▼

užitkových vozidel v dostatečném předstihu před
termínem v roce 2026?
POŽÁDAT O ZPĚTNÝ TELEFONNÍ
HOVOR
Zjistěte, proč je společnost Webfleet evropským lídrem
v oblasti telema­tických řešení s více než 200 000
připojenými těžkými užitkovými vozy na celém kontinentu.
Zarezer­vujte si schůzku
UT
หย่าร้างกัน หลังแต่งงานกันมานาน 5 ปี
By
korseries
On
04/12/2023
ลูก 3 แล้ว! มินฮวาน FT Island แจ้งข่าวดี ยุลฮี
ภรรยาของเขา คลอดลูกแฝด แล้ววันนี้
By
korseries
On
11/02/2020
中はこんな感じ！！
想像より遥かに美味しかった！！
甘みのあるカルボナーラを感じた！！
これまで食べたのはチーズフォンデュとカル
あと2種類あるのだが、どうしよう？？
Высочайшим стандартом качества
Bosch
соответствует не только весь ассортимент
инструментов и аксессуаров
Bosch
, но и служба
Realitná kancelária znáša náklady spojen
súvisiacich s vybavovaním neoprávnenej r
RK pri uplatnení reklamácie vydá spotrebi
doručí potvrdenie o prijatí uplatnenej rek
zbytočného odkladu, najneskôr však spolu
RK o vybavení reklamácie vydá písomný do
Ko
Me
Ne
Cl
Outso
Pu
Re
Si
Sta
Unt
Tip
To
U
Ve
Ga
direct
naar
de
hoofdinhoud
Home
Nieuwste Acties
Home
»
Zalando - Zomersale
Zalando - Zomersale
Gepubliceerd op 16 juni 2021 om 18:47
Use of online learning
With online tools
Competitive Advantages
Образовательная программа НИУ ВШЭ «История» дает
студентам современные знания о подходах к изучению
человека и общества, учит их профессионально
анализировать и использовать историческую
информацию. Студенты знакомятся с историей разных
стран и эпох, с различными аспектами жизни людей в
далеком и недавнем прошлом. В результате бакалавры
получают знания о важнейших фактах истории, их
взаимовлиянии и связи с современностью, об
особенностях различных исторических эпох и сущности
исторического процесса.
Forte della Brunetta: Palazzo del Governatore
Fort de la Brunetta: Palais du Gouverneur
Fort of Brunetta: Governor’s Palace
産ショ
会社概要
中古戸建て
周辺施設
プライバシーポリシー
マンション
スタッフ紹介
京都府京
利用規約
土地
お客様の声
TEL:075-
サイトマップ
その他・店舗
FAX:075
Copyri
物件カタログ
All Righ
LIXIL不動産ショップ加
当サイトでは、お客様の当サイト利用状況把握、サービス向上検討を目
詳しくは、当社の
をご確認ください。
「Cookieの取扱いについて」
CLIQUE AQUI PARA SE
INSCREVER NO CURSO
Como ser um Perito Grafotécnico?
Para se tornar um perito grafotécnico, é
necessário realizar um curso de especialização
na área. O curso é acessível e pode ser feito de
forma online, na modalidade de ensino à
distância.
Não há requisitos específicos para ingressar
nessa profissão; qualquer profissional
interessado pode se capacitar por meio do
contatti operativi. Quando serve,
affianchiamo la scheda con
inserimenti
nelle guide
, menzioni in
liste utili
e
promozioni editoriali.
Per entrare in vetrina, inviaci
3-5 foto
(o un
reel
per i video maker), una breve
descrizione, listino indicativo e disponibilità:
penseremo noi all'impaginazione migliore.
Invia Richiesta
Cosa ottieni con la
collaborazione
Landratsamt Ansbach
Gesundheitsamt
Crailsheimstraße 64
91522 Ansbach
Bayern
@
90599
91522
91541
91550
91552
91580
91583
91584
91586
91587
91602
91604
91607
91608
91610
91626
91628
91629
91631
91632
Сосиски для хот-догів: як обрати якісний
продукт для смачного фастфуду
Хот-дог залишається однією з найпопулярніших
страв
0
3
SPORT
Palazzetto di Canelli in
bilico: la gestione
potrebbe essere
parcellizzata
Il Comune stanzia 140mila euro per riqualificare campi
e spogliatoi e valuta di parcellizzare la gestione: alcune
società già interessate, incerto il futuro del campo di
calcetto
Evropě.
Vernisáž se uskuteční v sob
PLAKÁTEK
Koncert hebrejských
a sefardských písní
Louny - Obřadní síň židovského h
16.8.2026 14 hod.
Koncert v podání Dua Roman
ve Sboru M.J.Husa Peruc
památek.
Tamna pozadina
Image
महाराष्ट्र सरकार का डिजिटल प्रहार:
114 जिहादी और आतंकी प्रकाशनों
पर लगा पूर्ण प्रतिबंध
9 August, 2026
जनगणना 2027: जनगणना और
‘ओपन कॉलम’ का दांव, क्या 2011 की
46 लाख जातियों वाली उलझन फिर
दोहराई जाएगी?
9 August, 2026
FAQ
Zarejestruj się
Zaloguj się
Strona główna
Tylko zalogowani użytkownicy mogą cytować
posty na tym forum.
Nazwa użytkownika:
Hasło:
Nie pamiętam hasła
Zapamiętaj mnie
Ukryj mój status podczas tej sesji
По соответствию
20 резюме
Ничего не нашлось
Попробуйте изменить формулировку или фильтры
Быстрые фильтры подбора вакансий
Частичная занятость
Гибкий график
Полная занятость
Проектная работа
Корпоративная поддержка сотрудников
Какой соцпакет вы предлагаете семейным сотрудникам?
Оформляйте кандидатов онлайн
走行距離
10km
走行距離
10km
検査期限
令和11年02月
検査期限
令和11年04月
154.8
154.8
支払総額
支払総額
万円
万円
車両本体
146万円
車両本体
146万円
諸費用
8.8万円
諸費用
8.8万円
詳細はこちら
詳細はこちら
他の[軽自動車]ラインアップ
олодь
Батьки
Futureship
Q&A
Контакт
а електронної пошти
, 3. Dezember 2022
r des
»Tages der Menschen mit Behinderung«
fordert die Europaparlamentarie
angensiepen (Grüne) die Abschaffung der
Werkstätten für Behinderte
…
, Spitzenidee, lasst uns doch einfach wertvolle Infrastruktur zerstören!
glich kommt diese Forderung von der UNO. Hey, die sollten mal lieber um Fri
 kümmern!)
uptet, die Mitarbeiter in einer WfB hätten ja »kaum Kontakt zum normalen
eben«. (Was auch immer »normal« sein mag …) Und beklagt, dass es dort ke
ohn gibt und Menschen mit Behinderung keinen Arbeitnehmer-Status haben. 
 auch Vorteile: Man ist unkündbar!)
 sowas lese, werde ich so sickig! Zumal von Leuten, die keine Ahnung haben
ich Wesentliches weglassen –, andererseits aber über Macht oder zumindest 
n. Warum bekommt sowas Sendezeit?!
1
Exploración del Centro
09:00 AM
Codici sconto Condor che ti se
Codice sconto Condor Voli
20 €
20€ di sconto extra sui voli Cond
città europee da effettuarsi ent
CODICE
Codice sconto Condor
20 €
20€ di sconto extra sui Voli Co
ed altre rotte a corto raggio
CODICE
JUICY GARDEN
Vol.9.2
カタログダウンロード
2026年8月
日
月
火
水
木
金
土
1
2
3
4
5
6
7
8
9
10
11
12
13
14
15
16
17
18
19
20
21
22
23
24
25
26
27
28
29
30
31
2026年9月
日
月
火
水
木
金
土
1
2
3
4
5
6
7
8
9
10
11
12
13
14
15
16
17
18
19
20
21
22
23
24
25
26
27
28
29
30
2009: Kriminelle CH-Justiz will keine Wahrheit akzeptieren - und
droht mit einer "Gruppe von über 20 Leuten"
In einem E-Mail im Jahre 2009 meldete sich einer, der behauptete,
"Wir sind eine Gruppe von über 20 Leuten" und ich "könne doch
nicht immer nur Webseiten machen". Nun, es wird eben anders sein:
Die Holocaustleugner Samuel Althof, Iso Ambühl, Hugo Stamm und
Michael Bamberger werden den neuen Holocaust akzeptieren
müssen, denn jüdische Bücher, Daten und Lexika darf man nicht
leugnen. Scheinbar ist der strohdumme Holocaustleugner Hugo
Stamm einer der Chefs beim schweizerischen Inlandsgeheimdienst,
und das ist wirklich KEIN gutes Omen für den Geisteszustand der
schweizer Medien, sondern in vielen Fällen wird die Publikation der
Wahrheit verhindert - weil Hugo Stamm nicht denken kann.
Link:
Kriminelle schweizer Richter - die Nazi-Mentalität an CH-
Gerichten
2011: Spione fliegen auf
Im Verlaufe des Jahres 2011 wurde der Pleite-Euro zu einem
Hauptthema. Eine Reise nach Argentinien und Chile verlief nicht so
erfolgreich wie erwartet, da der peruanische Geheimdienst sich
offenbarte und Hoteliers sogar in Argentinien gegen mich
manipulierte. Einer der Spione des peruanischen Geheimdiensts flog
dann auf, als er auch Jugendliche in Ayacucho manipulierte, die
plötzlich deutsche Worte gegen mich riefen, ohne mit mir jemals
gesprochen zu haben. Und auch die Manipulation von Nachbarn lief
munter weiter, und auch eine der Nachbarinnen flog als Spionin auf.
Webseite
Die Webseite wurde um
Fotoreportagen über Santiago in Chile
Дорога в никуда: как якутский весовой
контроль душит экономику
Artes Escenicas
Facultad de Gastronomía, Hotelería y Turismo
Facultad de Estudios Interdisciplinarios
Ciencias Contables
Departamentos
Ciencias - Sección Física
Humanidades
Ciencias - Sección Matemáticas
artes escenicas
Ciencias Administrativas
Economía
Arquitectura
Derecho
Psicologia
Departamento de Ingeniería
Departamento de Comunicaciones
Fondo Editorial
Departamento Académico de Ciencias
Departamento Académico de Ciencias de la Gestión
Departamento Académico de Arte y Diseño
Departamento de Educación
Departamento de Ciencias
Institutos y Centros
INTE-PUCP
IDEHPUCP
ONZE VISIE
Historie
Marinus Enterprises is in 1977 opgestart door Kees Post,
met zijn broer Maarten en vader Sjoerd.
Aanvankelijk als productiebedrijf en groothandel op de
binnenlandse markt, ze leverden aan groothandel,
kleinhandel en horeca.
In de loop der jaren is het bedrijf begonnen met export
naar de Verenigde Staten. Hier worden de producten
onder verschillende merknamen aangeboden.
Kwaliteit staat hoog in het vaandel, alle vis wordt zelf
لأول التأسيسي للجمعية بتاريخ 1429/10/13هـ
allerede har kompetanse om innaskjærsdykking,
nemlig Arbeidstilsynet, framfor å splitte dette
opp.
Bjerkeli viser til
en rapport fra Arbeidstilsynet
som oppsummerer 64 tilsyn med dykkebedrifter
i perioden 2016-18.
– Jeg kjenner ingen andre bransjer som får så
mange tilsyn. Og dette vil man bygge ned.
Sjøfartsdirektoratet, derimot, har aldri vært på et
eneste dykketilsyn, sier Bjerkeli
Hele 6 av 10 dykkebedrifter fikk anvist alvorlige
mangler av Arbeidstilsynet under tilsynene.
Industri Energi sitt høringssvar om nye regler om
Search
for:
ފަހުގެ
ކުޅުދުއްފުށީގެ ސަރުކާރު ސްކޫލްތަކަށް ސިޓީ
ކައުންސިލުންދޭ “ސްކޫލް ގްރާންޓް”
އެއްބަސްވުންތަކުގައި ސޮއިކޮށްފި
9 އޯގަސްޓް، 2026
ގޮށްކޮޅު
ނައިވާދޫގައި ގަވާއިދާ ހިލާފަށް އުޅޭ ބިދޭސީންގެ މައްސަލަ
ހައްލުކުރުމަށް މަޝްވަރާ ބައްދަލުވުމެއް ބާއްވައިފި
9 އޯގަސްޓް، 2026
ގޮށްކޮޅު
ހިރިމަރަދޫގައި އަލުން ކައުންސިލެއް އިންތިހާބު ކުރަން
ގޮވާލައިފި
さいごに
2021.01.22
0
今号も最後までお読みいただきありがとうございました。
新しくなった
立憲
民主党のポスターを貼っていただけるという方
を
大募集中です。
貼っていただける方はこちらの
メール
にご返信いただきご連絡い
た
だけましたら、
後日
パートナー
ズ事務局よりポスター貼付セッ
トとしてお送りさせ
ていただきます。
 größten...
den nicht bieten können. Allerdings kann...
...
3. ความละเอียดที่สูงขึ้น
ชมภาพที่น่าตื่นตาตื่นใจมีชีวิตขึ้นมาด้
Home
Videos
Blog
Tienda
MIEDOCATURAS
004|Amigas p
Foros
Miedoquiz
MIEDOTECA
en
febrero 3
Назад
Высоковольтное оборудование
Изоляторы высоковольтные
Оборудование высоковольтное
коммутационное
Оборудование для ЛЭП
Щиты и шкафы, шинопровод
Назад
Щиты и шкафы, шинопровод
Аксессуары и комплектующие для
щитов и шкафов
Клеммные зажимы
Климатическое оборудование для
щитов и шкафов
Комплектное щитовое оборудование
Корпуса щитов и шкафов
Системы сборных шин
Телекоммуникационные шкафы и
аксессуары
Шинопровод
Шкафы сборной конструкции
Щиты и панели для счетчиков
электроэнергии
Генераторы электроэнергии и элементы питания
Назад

▲

◆ What you should do:
Copy the text word for word, starting at the very beginning of the entries and ending at the line that contains "Gepubliceerd op 16 juni 2021 om 18:47", with that line included.

◆ Answer to the problem:
užitkových vozidel v dostatečném předstihu před
termínem v roce 2026?
POŽÁDAT O ZPĚTNÝ TELEFONNÍ
HOVOR
Zjistěte, proč je společnost Webfleet evropským lídrem
v oblasti telema­tických řešení s více než 200 000
připojenými těžkými užitkovými vozy na celém kontinentu.
Zarezer­vujte si schůzku
UT
หย่าร้างกัน หลังแต่งงานกันมานาน 5 ปี
By
korseries
On
04/12/2023
ลูก 3 แล้ว! มินฮวาน FT Island แจ้งข่าวดี ยุลฮี
ภรรยาของเขา คลอดลูกแฝด แล้ววันนี้
By
korseries
On
11/02/2020
中はこんな感じ！！
想像より遥かに美味しかった！！
甘みのあるカルボナーラを感じた！！
これまで食べたのはチーズフォンデュとカル
あと2種類あるのだが、どうしよう？？
Высочайшим стандартом качества
Bosch
соответствует не только весь ассортимент
инструментов и аксессуаров
Bosch
, но и служба
Realitná kancelária znáša náklady spojen
súvisiacich s vybavovaním neoprávnenej r
RK pri uplatnení reklamácie vydá spotrebi
doručí potvrdenie o prijatí uplatnenej rek
zbytočného odkladu, najneskôr však spolu
RK o vybavení reklamácie vydá písomný do
Ko
Me
Ne
Cl
Outso
Pu
Re
Si
Sta
Unt
Tip
To
U
Ve
Ga
direct
naar
de
hoofdinhoud
Home
Nieuwste Acties
Home
»
Zalando - Zomersale
Zalando - Zomersale
Gepubliceerd op 16 juni 2021 om 18:47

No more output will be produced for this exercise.